**Task instructions:** Each line of the data below containing "çati" needs to be listed.

**Listed entries:**
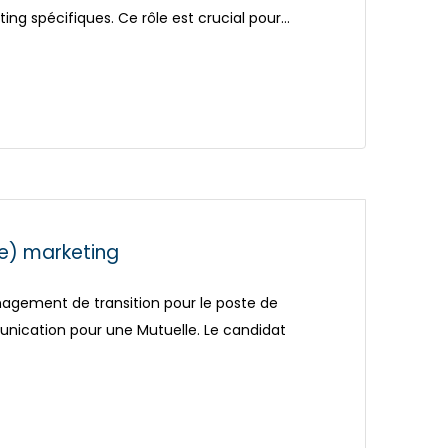
ing spécifiques. Ce rôle est crucial pour…
e) marketing
gement de transition pour le poste de
nication pour une Mutuelle. Le candidat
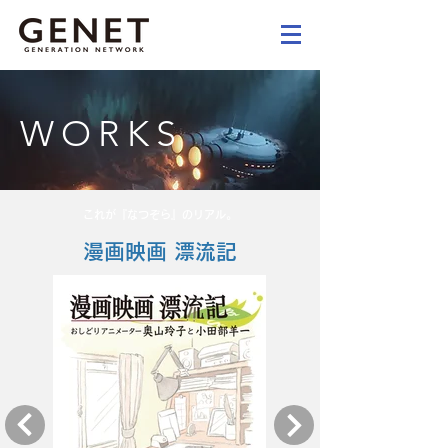
WORKS
これが『なつぞら』のリアル。
漫画映画 漂流記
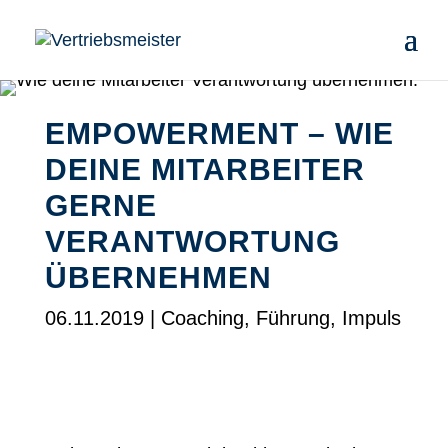
EMPOWERMENT – WIE
DEINE MITARBEITER
GERNE
VERANTWORTUNG
ÜBERNEHMEN
06.11.2019
|
Coaching
,
Führung
,
Impuls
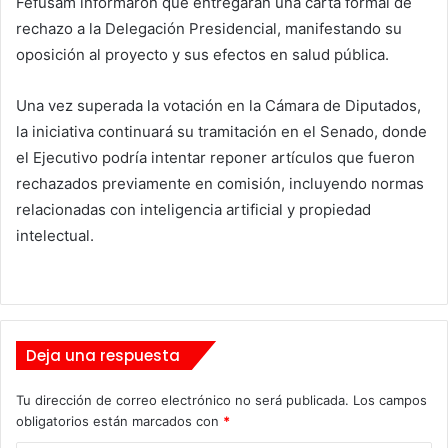
Fefusam informaron que entregarán una carta formal de
rechazo a la Delegación Presidencial, manifestando su
oposición al proyecto y sus efectos en salud pública.
Una vez superada la votación en la Cámara de Diputados,
la iniciativa continuará su tramitación en el Senado, donde
el Ejecutivo podría intentar reponer artículos que fueron
rechazados previamente en comisión, incluyendo normas
relacionadas con inteligencia artificial y propiedad
intelectual.
Deja una respuesta
Tu dirección de correo electrónico no será publicada.
Los campos
obligatorios están marcados con
*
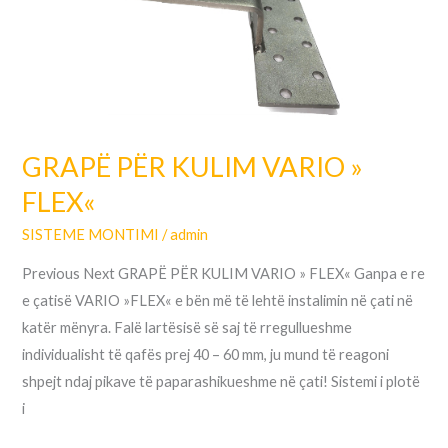
»
FLEX«
GRAPË PËR KULIM VARIO »
FLEX«
SISTEME MONTIMI
/
admin
Previous Next GRAPË PËR KULIM VARIO » FLEX« Ganpa e re
e çatisë VARIO »FLEX« e bën më të lehtë instalimin në çati në
katër mënyra. Falë lartësisë së saj të rregullueshme
individualisht të qafës prej 40 – 60 mm, ju mund të reagoni
shpejt ndaj pikave të paparashikueshme në çati! Sistemi i plotë
i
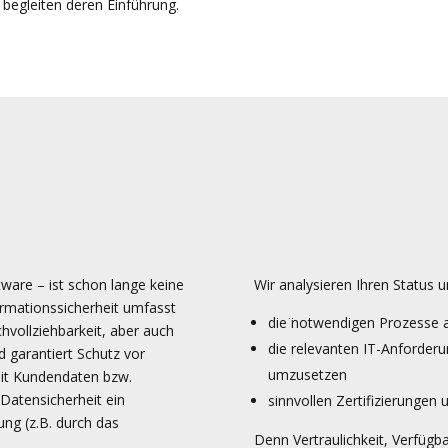
begleiten deren Einführung.
ftware – ist schon lange keine
Wir analysieren Ihren Status u
ormationssicherheit umfasst
die ̈notwendigen Prozesse 
hvollziehbarkeit, aber auch
die relevanten IT-Anforder
 garantiert Schutz vor
umzusetzen
it Kundendaten bzw.
atensicherheit ein
sinnvollen Zertifizierungen
ng (z.B. durch das
Denn Vertraulichkeit, Verfügba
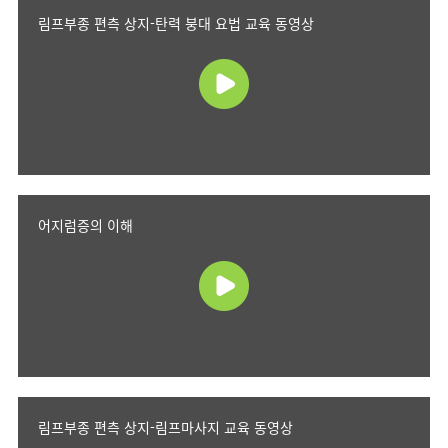
림프부종 편측 상지-탄력 붕대 요법 교육 동영상
어지럼증의 이해
림프부종 편측 상지-림프마사지 교육 동영상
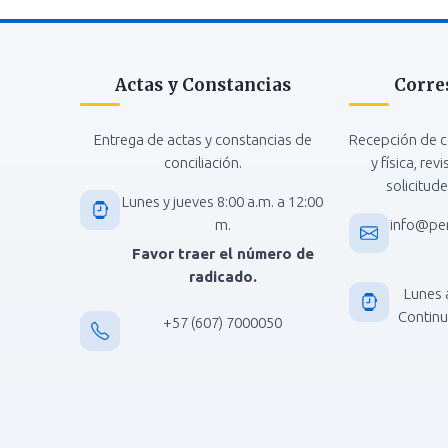
Actas y Constancias
Corre
Entrega de actas y constancias de
Recepción de c
conciliación.
y física, rev
solicitude
Lunes y jueves 8:00 a.m. a 12:00
m.
info@pe
Favor traer el número de
radicado.
Lunes 
Continua
+57 (607) 7000050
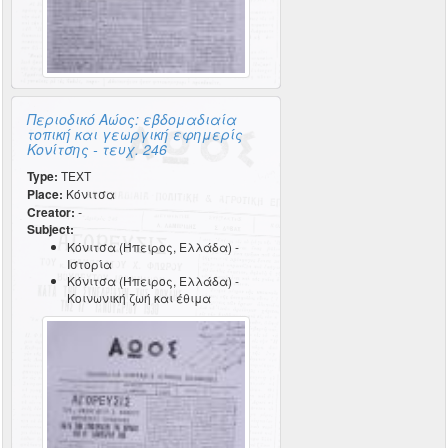
Περιοδικό Αώος: εβδομαδιαία
τοπική και γεωργική εφημερίς
Κονίτσης - τευχ. 246
Type:
TEXT
Place:
Κόνιτσα
Creator:
-
Subject:
Κόνιτσα (Ήπειρος, Ελλάδα) -
Ιστορία
Κόνιτσα (Ήπειρος, Ελλάδα) -
Κοινωνική ζωή και έθιμα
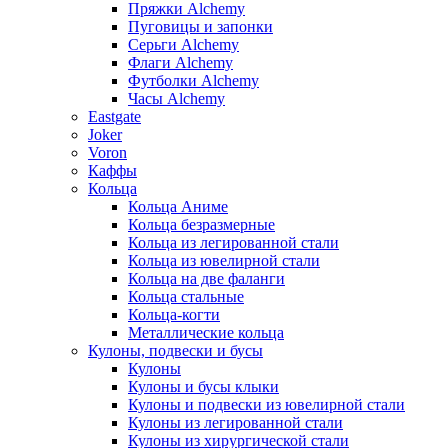
Пряжки Alchemy
Пуговицы и запонки
Серьги Alchemy
Флаги Alchemy
Футболки Alchemy
Часы Alchemy
Eastgate
Joker
Voron
Каффы
Кольца
Кольца Аниме
Кольца безразмерные
Кольца из легированной стали
Кольца из ювелирной стали
Кольца на две фаланги
Кольца стальные
Кольца-когти
Металлические кольца
Кулоны, подвески и бусы
Кулоны
Кулоны и бусы клыки
Кулоны и подвески из ювелирной стали
Кулоны из легированной стали
Кулоны из хирургической стали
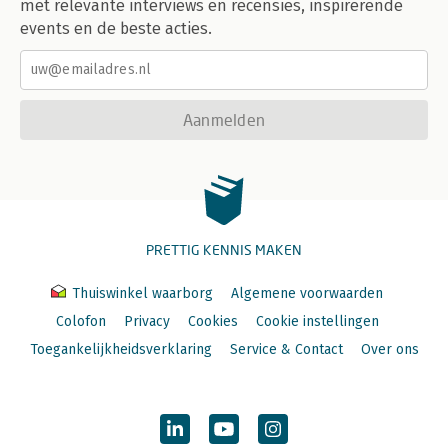
met relevante interviews en recensies, inspirerende
events en de beste acties.
Aanmelden
PRETTIG KENNIS MAKEN
Thuiswinkel waarborg
Algemene voorwaarden
Colofon
Privacy
Cookies
Cookie instellingen
Toegankelijkheidsverklaring
Service & Contact
Over ons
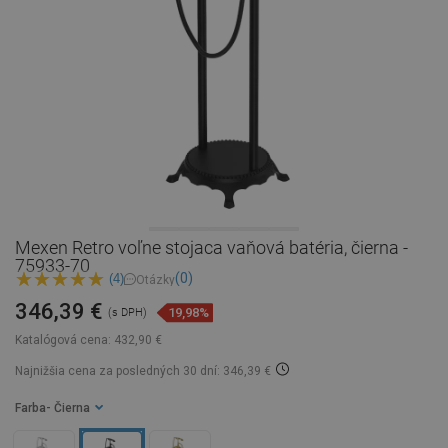
Mexen Retro voľne stojaca vaňová batéria, čierna -
75933-70
(0)
(4)
Otázky
346,39 €
19,98%
(s DPH)
Katalógová cena:
432,90 €
Najnižšia cena za posledných 30 dní: 346,39 €
Farba
- Čierna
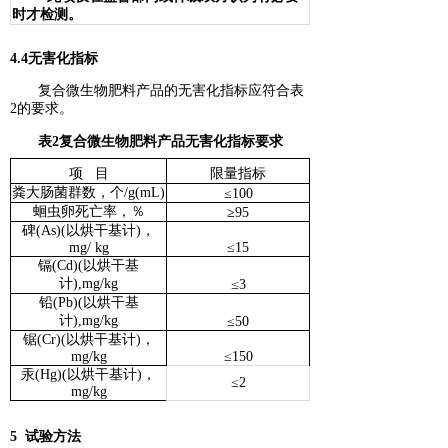
时才检测。
4.4无害化指标
复合微生物肥料产品的无害化指标应符合表
2的要求。
表2复合微生物肥料产品无害化指标要求
项 目
限量指标
粪大肠菌群数，个/g(mL)
≤
100
蛔虫卵死亡率，％
≥
95
碑(As)(以烘干基计)，
mg/ kg
≤
15
镉(Cd)(以烘干基
计),mg/kg
≤
3
铅(Pb)(以烘干基
计),mg/kg
≤
50
锯(Cr)(以烘干基计)，
mg/kg
≤
150
汞(Hg)(以烘干基计)，
≤
2
mg/kg
5 试验方法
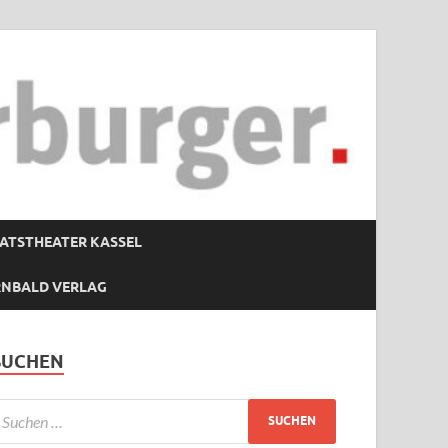
ATSTHEATER KASSEL
RNBALD VERLAG
SUCHEN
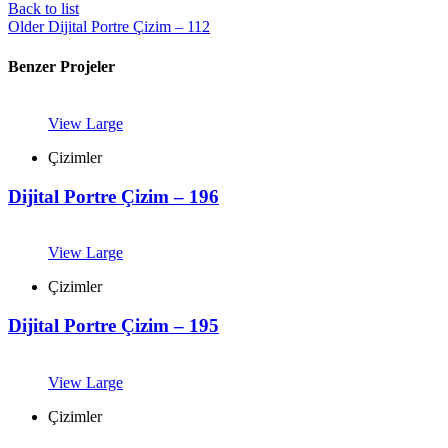
Back to list
Older
Dijital Portre Çizim – 112
Benzer Projeler
View Large
Çizimler
Dijital Portre Çizim – 196
View Large
Çizimler
Dijital Portre Çizim – 195
View Large
Çizimler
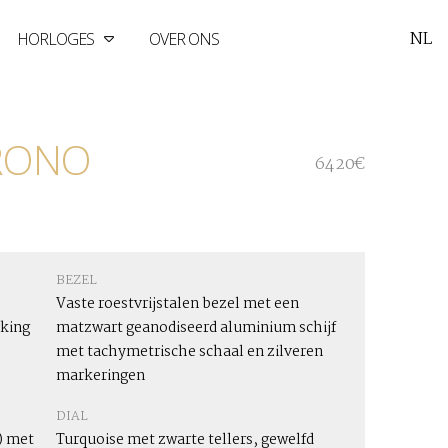
NL
HORLOGES
OVER ONS
HRONO
6420€
BEZEL
Vaste roestvrijstalen bezel met een
rking
matzwart geanodiseerd aluminium schijf
met tachymetrische schaal en zilveren
markeringen
DIAL
) met
Turquoise met zwarte tellers, gewelfd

**Reply:**
e çatisë VARIO »FLEX« e bën më të lehtë instalimin në çati në
shpejt ndaj pikave të paparashikueshme në çati! Sistemi i plotë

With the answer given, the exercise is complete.